(Data supplied)

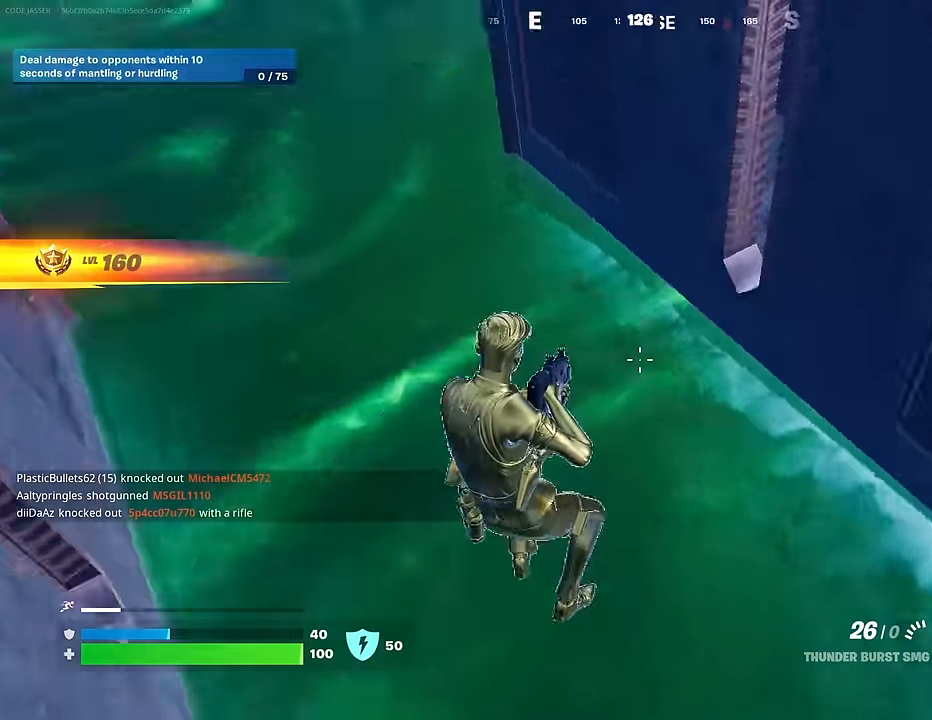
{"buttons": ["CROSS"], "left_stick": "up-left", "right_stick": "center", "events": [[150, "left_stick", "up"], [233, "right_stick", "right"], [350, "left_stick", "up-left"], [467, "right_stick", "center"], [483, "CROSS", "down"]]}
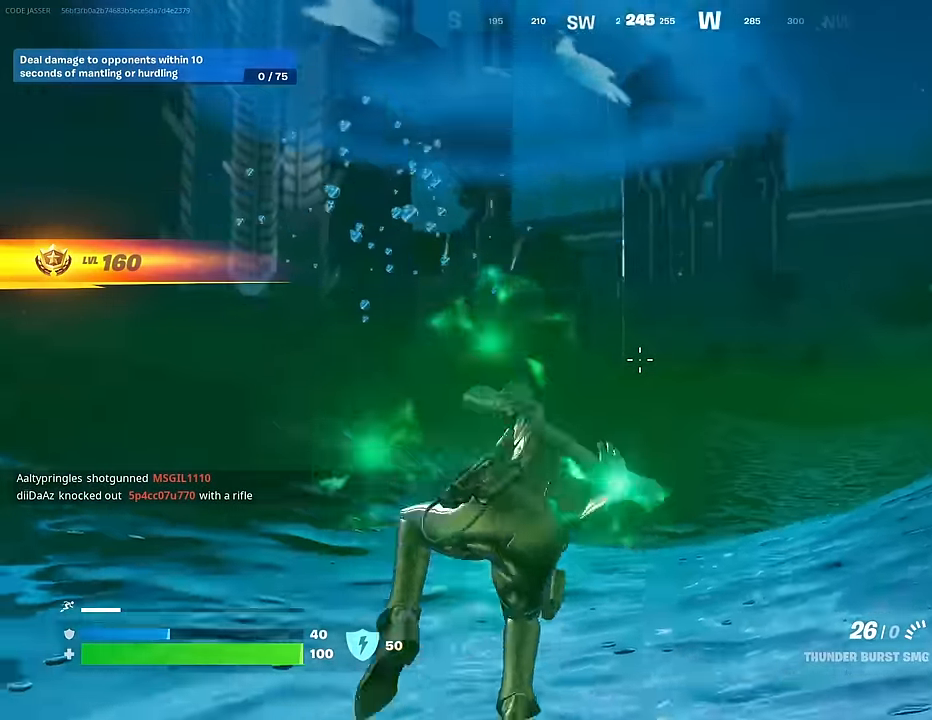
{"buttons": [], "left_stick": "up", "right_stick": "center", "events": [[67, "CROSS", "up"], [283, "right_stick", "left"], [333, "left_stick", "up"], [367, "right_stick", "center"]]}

(End Data supplied)
(Data supplied)

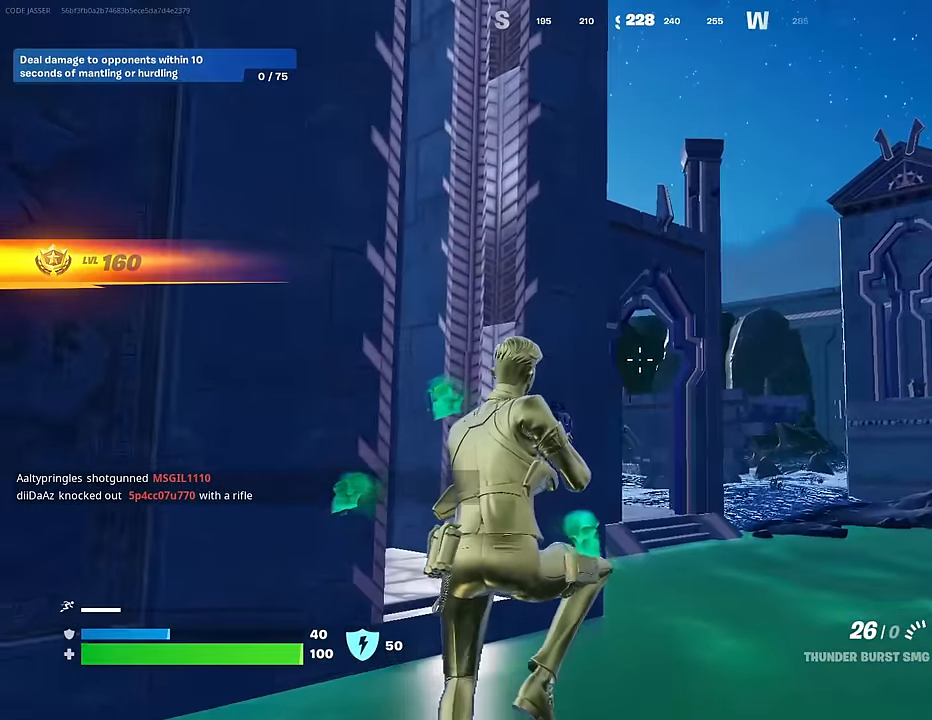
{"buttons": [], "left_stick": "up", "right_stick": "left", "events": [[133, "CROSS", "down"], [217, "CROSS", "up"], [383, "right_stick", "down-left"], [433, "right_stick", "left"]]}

(End Data supplied)

In the material, find each line with the word "center" and list it.

{"buttons": ["CROSS"], "left_stick": "up-left", "right_stick": "center", "events": [[150, "left_stick", "up"], [233, "right_stick", "right"], [350, "left_stick", "up-left"], [467, "right_stick", "center"], [483, "CROSS", "down"]]}
{"buttons": [], "left_stick": "up", "right_stick": "center", "events": [[67, "CROSS", "up"], [283, "right_stick", "left"], [333, "left_stick", "up"], [367, "right_stick", "center"]]}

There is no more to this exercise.